Mortgages

MAB profit falls after ‘challenging’ year, activity picks up in 2024 – Mortgage Strategy


Mortgage Advice Bureau posted pre-tax profit down 6.8% to £16.2m compared to a year ago, while its adviser headcount also fell as the network suffered “very challenging” 2023.

The broker business saw its advisers fall 4% to 2,158, while gross mortgage completions – including product transfers – was 8% lower at £25.1bn, it said in a stock market statement.

It pointed out that last year was a “difficult market backdrop” where new mortgage lending was down 29% across the market, as rising interest rates ate into the appetite of borrowers.

However, its share of new mortgage lending lifted to 8.3% from 7.5% share 12 months ago.

Also, revenue per mainstream adviser rose 6% following the full year impact of the acquisition of Fluent, which it bought in March 2022.

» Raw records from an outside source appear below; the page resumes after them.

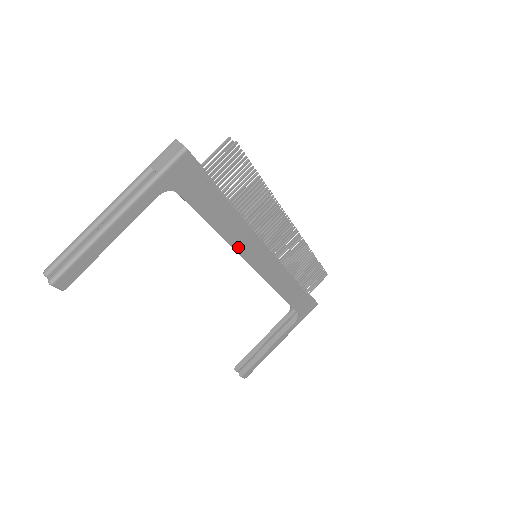
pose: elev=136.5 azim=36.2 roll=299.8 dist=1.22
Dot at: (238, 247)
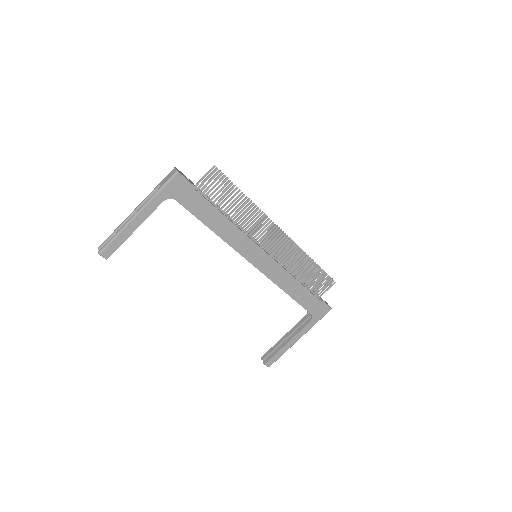
Dot at: (234, 245)
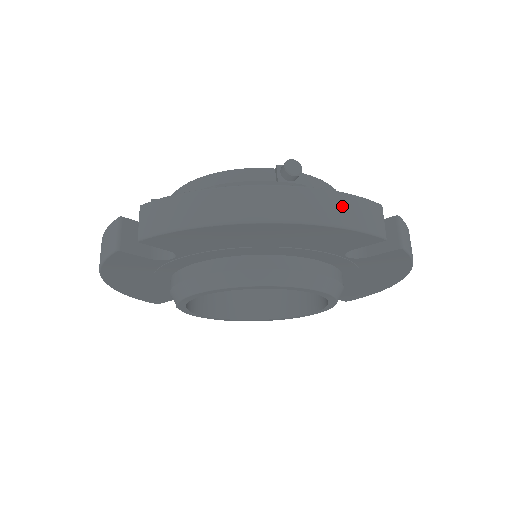
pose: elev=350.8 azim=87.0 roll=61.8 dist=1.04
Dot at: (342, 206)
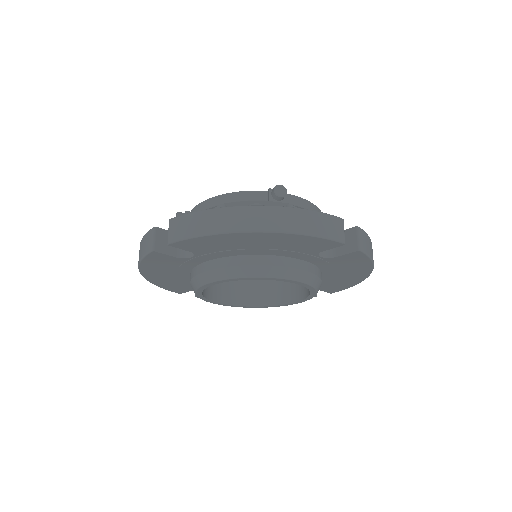
Dot at: (311, 220)
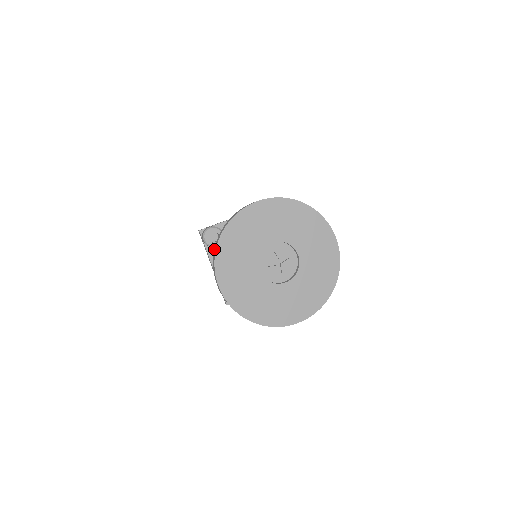
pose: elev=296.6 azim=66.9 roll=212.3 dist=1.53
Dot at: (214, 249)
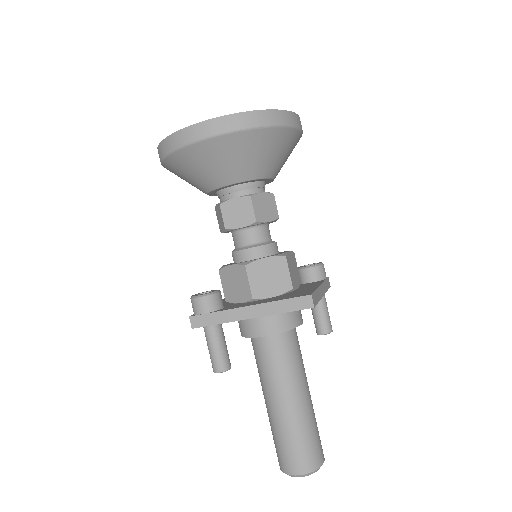
Dot at: (169, 149)
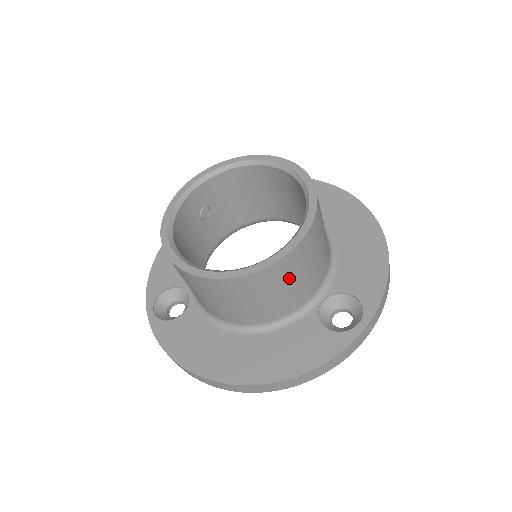
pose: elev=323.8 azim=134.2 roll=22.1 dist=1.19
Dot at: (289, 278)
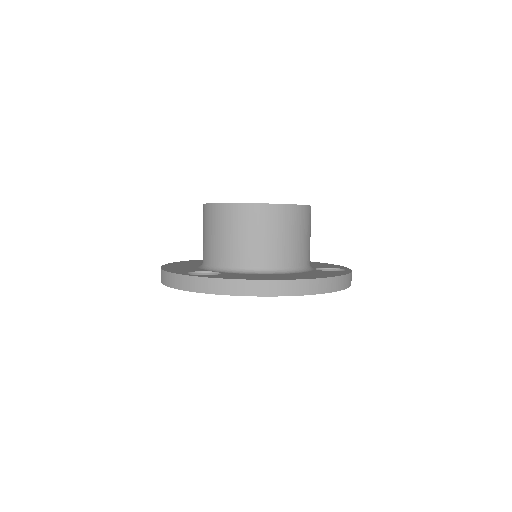
Dot at: (308, 228)
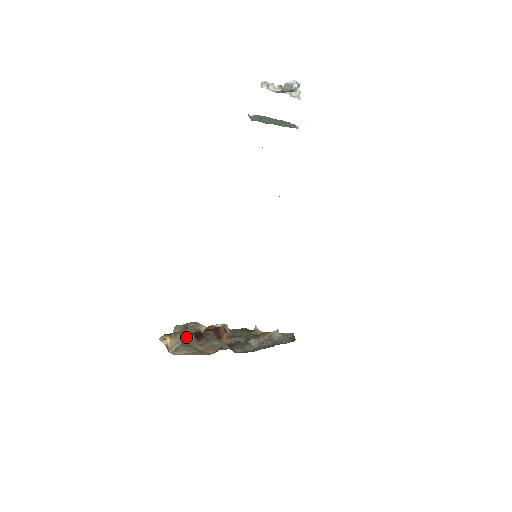
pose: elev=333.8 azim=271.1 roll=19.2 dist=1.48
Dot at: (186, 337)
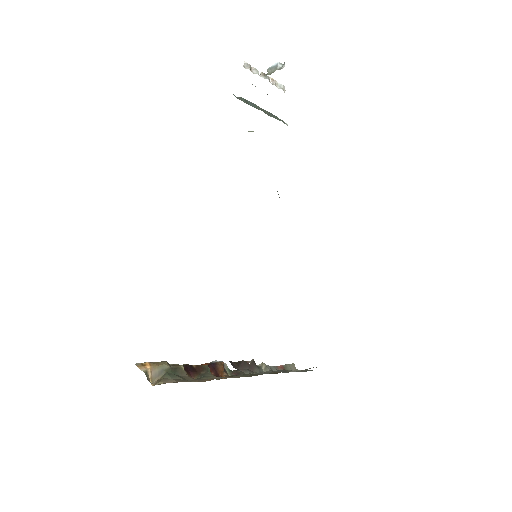
Dot at: (173, 366)
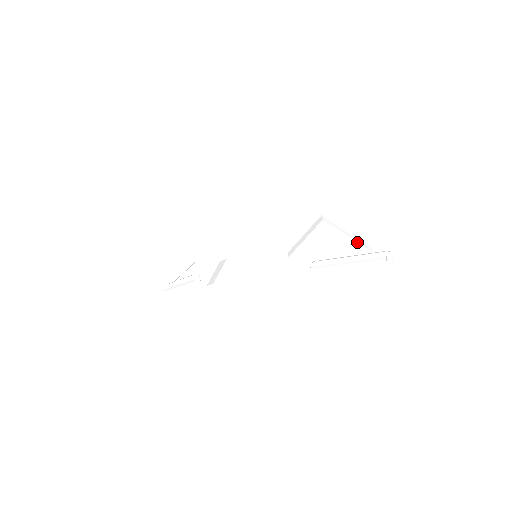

Mortgage Advice Bureau chief executive Peter Brodnicki added that 2024 had started well, with “purchase and re-financing activity having picked up significantly. 

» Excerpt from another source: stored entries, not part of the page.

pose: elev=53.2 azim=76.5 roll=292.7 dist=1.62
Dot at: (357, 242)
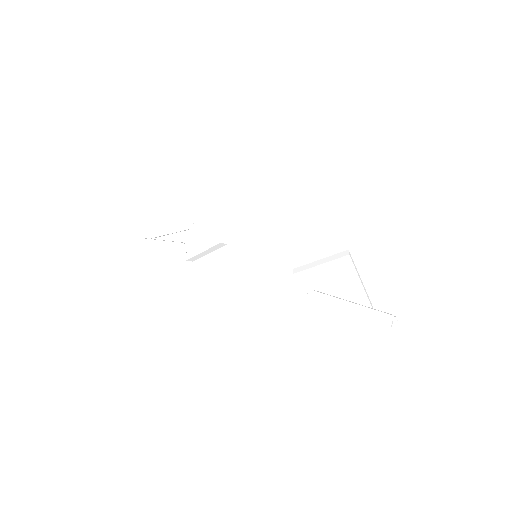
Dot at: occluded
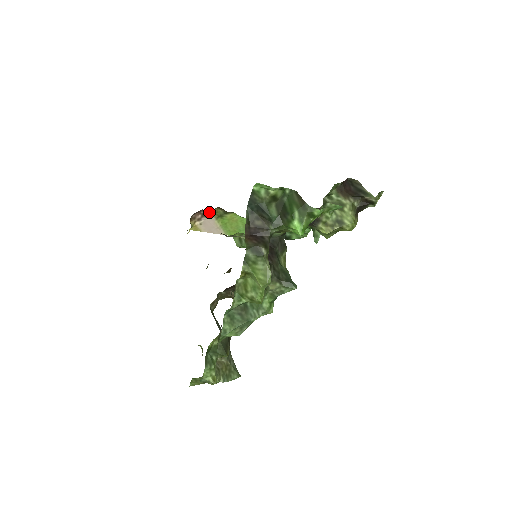
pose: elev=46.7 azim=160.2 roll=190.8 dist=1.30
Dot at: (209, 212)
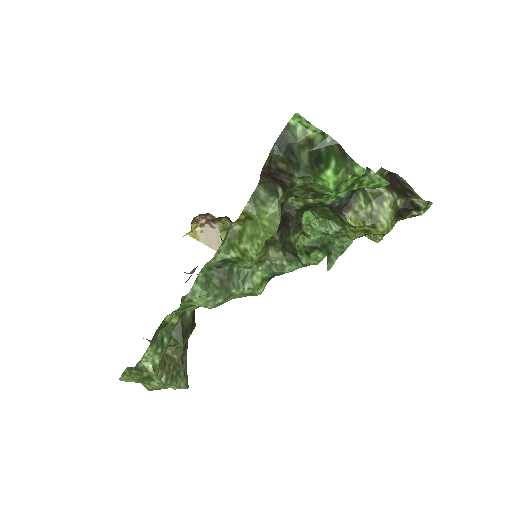
Dot at: (215, 220)
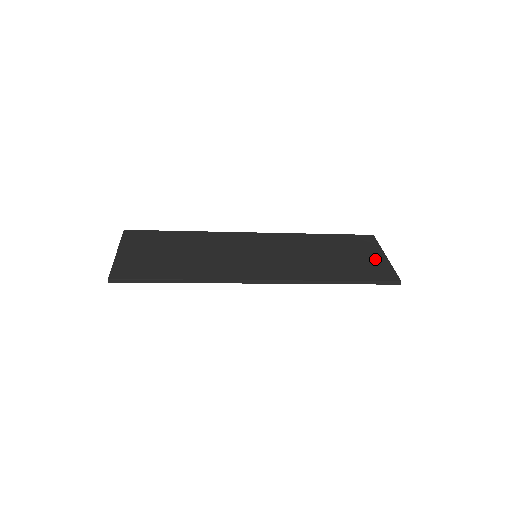
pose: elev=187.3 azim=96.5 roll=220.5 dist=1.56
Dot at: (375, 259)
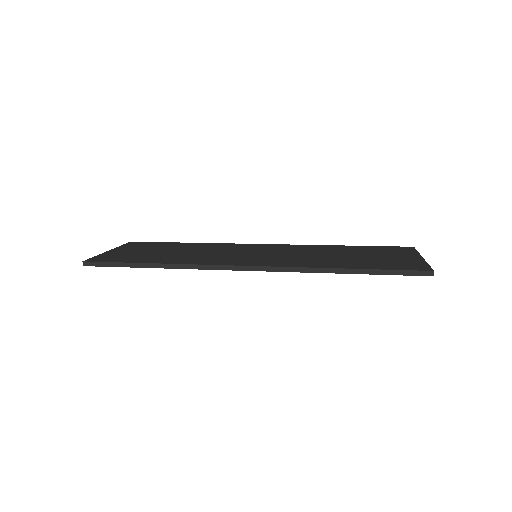
Dot at: (405, 258)
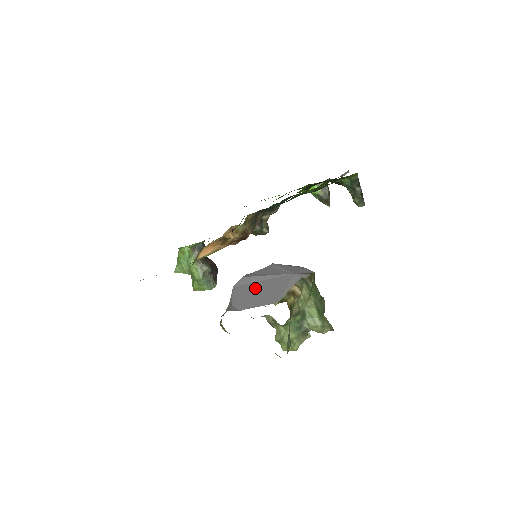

“We believe this signals the early stages of a market recovery that builds towards a catch-up year in 2025, with pent-up demand continuing to be released as consumer confidence and affordability increase.”

He added: “Following the modest improvement in trading towards the end of last year, we have seen a very positive start to 2024 across both purchase and re-financing, including a long-awaited recovery in buy-to-let activity. 

“We previously reported our expectation that overall market activity would increase once inflation was under control and the Bank of England base rate had peaked or started to fall back. 

“Although a first reduction in the base rate is not expected until later this year, mortgage rates have reduced notably, the availability of mortgage products has increased, and mortgage underwriting criteria are starting to signal a more positive outlook.”